In recent years, Ankara and Moscow have intensified their diplomacy, with the two ambitious countries riding out the storms in their complicated relationship through cooperation in multiple areas. Their cooperation relies on a very delicate balance in three key hotspots: Syria, Libya and Nagorno-Karabakh.
Syria and Libya can be considered as long-running power struggles within the war-torn countries themselves, but also part of a wider geopolitical dispute. However, Nagorno-Karabakh, which was a frozen conflict for many years, entered as a new issue on the list of Turkish-Russian fragile relationships late last year.
On Dec. 29, Turkish Foreign Minister Mevlut Cavusoglu paid a visit to Sochi, where he held talks with his Russian counterpart, Sergey Lavrov, on the occasion of the eighth meeting of the Turkey-Russia Joint Strategic Planning Group. “We will evaluate all the dimensions of our bilateral relations.

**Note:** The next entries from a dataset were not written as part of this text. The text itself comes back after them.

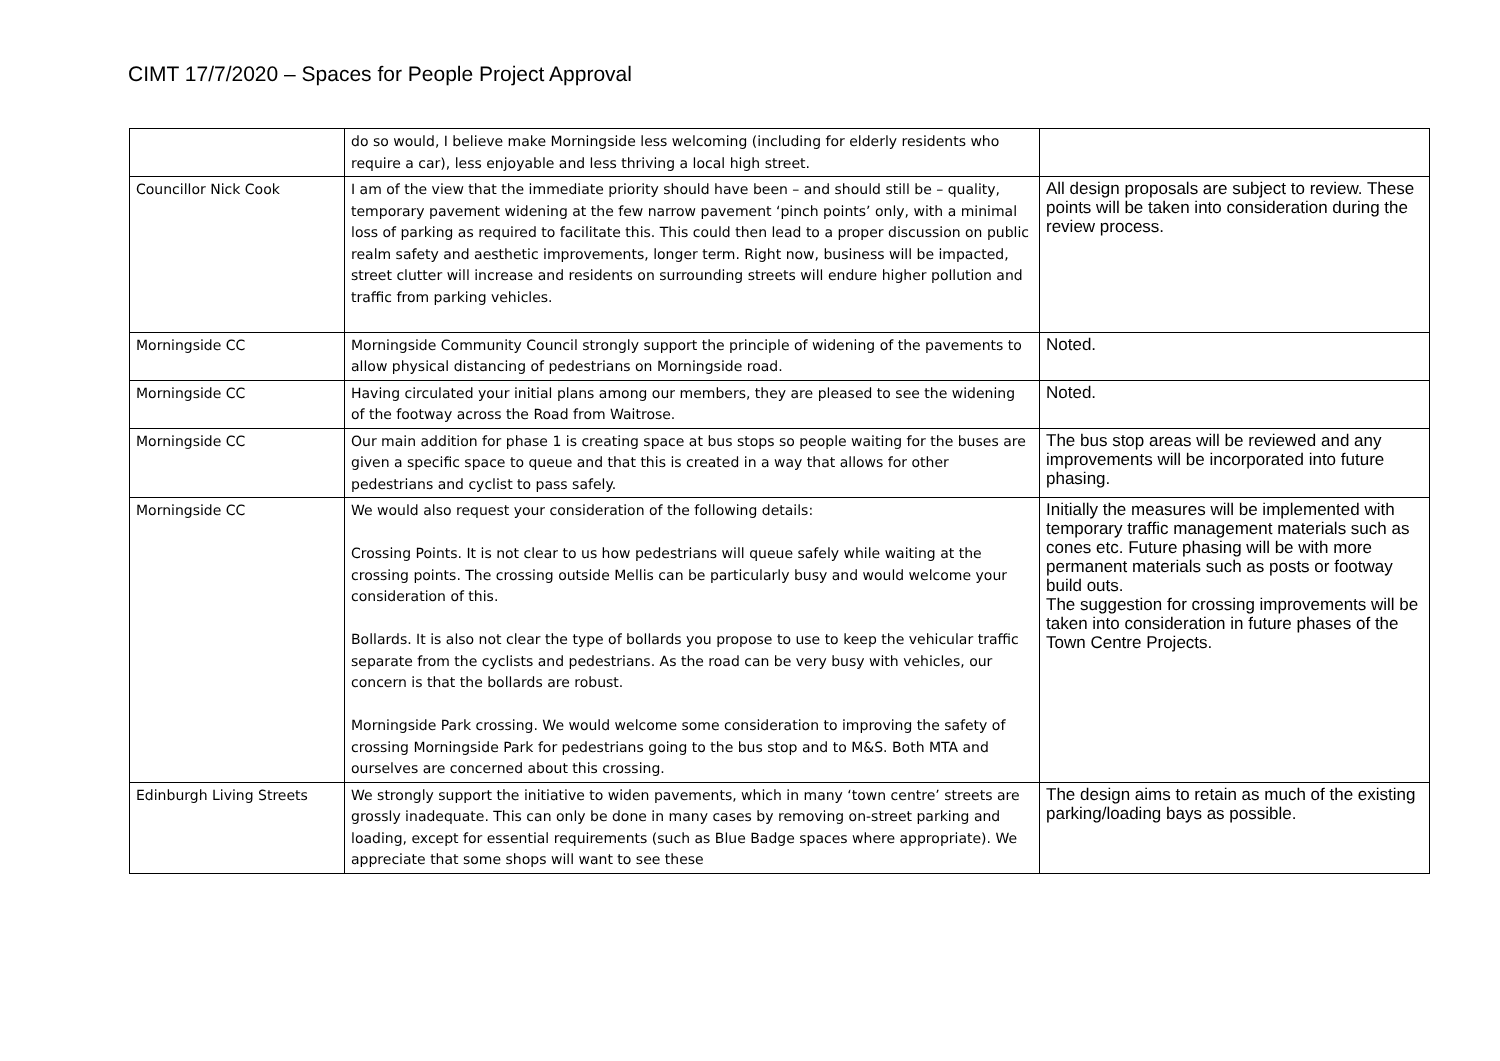CIMT 17/7/2020 – Spaces for People Project Approval
| | do so would, I believe make Morningside less welcoming (including for elderly residents who require a car), less enjoyable and less thriving a local high street. | |
| Councillor Nick Cook | I am of the view that the immediate priority should have been – and should still be – quality, temporary pavement widening at the few narrow pavement ‘pinch points’ only, with a minimal loss of parking as required to facilitate this. This could then lead to a proper discussion on public realm safety and aesthetic improvements, longer term. Right now, business will be impacted, street clutter will increase and residents on surrounding streets will endure higher pollution and traffic from parking vehicles. | All design proposals are subject to review. These points will be taken into consideration during the review process. |
| Morningside CC | Morningside Community Council strongly support the principle of widening of the pavements to allow physical distancing of pedestrians on Morningside road. | Noted. |
| Morningside CC | Having circulated your initial plans among our members, they are pleased to see the widening of the footway across the Road from Waitrose. | Noted. |
| Morningside CC | Our main addition for phase 1 is creating space at bus stops so people waiting for the buses are given a specific space to queue and that this is created in a way that allows for other pedestrians and cyclist to pass safely. | The bus stop areas will be reviewed and any improvements will be incorporated into future phasing. |
| Morningside CC | We would also request your consideration of the following details: Crossing Points. It is not clear to us how pedestrians will queue safely while waiting at the crossing points. The crossing outside Mellis can be particularly busy and would welcome your consideration of this. Bollards. It is also not clear the type of bollards you propose to use to keep the vehicular traffic separate from the cyclists and pedestrians. As the road can be very busy with vehicles, our concern is that the bollards are robust. Morningside Park crossing. We would welcome some consideration to improving the safety of crossing Morningside Park for pedestrians going to the bus stop and to M&S. Both MTA and ourselves are concerned about this crossing. | Initially the measures will be implemented with temporary traffic management materials such as cones etc. Future phasing will be with more permanent materials such as posts or footway build outs. The suggestion for crossing improvements will be taken into consideration in future phases of the Town Centre Projects. |
| Edinburgh Living Streets | We strongly support the initiative to widen pavements, which in many ‘town centre’ streets are grossly inadequate. This can only be done in many cases by removing on-street parking and loading, except for essential requirements (such as Blue Badge spaces where appropriate). We appreciate that some shops will want to see these | The design aims to retain as much of the existing parking/loading bays as possible. |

We have cooperation with Russia although we have differences in the regional issues,” Cavusoglu said ahead of the meeting.
While he mentioned that Ankara and Moscow were in different camps in Syria, he added that their cooperation under the Astana process continued through the constitutional committee meetings. He also said that Syria would not be the sole topic on the table, but also Libya and Nagorno-Karabakh. With this meeting, the two foreign ministers prepared the ground for the next Turkish-Russian High-Level Cooperation Council presidential summit between Recep Tayyip Erdogan and Vladimir Putin.
The two countries have, most importantly, agreed to carry out a comprehensive review of their bilateral relationship and regional cooperation in the Syrian, Libyan and Nagorno-Karabakh theaters, and to plan their 2021-2022 diplomatic consultations.
Although a solution has been reached in Nagorno-Karabakh, it is quite clear that Ankara and Moscow are far from being on the same side. They were at odds during the six-week war between Armenia and Azerbaijan that centered on the disputed region. The Cavusoglu-Lavrov meeting came at a time when the two countries had finalized their efforts to establish a joint center for monitoring and inspecting the implementation of the Azerbaijan-Armenia agreement. Currently, Turkey and Russia are jointly monitoring the delicate cease-fire. Ankara has already dispatched the first batch of its troops to be stationed at the center of Agdam province in Azerbaijan.
Nagorno-Karabakh is not the only hotspot where Turkish and Russian forces take part in joint patrols. They are also carrying out a joint patrolling mission in Syria’s Idlib province, along the strategic M4 highway. Since Turkey and Russia reached a deal on Idlib in 2018, in which acts of aggression were prohibited, there have been more than 1,300 civilians killed in the de-escalation zone. Although the two countries backed opposing sides in the Syrian war, they once again agreed last March to halt military activity in the northwestern Idlib region after an escalation of violence brought the two sides close to confrontation. As part of the deal, their forces have been carrying out joint patrols along the east-west M4 highway, establishing a security corridor on either side.
Turkey’s foreign policy in Libya also has a Russian dimension. As in Syria, Russia and Turkey are cooperating on the one hand while supporting opposite sides on the other. While Ankara threw its support behind the UN-backed Government of National Accord (GNA) against Khalifa Haftar’s forces, Moscow supported the latter with the mercenaries of the Wagner Group. A new chessboard has emerged in the country after the GNA’s forces took back several cities in the west of the country. The situation in Libya is as hopeless as the one in Syria, since no light is yet to be seen at the end of the tunnel.

Ankara and Moscow have managed to develop an effective modus operandi, which has contributed to each party’s regional ambitions.

Sinem Cengiz

However, these three theaters are not the only areas where Turkish and Russian interests clash. The other fishbone in the relationship is Crimea. Two days after reaffirming ties with Moscow, Cavusoglu said that the Turkish position regarding the non-recognition of Russian sovereignty over the Crimean Peninsula has not changed. This is not a new statement. Moscow is aware of Ankara’s position on Crimea and continues to reaffirm its own stance. Russian presidential spokesman Dmitry Peskov even acknowledged that Crimea is “one big difference” in the relationship between Moscow and Ankara.
The bilateral ties between Ankara and Moscow make an exceptional case study for international relations scholars. They make for a good example of a complicated interaction between two states that have faced their own sets of difficulties, in which they are treading a thin line of international diplomacy.
Needless to say, Russia and Turkey have managed to develop an effective modus operandi, which has contributed to each party’s regional ambitions and natural interests. While it is likely that the ongoing cooperation in Libya and Syria will continue, there is always the risk that new regional and international challenges will test the Turkish-Russian relations. Eyes should be fixed on the developments in the US and the eastern Mediterranean, as well as the Kurdish issue, in order to read how Ankara and Moscow will navigate the storms of any new challenges.